One thing I've learned over the years is how many different types of intelligence there are. My first husband, for example, was born with homing pigeon instincts. He could find a place he'd only been to once twenty-five years ago.

Neither my second husband, Olof, nor I possess this skill. We are both directionally disabled. As my younger son, Henry, used to lament as we ferried him around to soccer games all over the county, "if there's a 50% chance of turning in the right direction, you guys will get it wrong 90% of the time."   Sadly, he was correct.

Back when I was applying to colleges, a personal interview was required for the most competitive colleges. For reasons not clear to me now, my parents allowed me, a 16-year-old, to make the four-hour drive from Pleasantville, New York, to Providence, Rhode Island for my interview at Brown. Afterwards, I would spend the weekend visiting my grandparents in the area.

The only directional support at the time was a road map. Off I went, allowing plenty of time.
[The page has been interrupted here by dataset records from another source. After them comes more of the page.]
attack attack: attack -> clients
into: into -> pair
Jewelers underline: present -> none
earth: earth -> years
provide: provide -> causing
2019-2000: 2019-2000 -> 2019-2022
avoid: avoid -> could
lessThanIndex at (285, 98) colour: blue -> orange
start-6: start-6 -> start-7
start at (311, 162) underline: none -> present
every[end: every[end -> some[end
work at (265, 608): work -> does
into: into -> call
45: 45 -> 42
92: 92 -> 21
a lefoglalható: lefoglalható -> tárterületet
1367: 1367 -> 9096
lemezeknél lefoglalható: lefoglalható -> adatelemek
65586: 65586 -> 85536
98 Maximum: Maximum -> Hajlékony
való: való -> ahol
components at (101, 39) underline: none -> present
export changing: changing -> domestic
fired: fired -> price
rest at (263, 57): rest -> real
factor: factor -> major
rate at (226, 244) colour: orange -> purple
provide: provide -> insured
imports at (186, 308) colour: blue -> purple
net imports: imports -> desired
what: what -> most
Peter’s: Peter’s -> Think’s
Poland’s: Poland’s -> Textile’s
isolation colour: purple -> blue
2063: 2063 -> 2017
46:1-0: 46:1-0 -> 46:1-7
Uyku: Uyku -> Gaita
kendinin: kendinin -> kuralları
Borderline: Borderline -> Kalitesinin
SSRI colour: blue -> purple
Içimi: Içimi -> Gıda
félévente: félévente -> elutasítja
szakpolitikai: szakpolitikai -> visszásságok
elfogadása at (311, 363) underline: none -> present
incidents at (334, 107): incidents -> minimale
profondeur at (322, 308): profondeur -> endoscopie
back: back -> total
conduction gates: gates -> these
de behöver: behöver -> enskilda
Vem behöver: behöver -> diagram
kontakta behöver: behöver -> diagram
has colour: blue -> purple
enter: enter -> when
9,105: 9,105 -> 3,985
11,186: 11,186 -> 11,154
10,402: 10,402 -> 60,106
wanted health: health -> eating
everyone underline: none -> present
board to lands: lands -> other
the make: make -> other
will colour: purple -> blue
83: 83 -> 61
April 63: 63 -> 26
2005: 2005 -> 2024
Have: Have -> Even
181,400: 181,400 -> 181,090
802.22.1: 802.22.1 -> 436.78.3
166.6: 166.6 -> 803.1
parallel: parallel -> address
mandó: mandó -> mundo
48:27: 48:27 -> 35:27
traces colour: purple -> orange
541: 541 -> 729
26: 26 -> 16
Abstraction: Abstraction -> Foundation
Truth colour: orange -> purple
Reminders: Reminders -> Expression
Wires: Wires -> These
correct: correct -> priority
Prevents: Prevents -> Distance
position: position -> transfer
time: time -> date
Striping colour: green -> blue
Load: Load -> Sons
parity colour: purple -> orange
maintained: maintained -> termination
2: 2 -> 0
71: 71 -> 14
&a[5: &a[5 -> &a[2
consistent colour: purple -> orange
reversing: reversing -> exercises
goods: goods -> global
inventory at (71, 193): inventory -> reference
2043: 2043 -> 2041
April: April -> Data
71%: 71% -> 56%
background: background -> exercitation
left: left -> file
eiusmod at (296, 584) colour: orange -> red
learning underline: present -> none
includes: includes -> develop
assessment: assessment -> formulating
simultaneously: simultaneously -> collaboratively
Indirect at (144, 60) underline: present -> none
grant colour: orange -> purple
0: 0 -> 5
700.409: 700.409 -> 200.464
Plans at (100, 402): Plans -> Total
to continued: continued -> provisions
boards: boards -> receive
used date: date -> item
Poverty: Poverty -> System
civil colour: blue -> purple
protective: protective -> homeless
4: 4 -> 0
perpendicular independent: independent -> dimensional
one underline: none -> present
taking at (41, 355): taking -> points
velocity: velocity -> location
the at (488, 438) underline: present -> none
I listened to the radio and sang along.

After I'd been driving for a while, I kept thinking I ought to be there by now so I pulled into a gas station in Seekonk, Massachusetts and explained to the nice guy at the pump that I was trying to get to Brown University in Providence and I seemed to be lost.

He inquired what direction I had come from. "The I-95 from New York,"  I replied.

"Sweetheart,"  he exclaimed, "you drove all the way through the state of Rhode Island and right through downtown Providence!"

He got me turned around and I did find Providence, and Brown, but I was two hours late for my interview. I regaled the admissions director with my hilarious story about not being able to find Rhode Island.

Brown rejected me. My grandmother, a substantial contributor, never gave them another dime. I was so relieved.

Had I subconsciously sabotaged my interview? Maybe. My directional disabilities probably didn't help. Or then, maybe they did. I ended up at the school I had really wanted to go to. 

Still, my granddaughter is convinced they have records of this somewhere and that her own application will be doomed. That somewhere in their computer even after all these years, it will say, "grandmother couldn't find Rhode Island."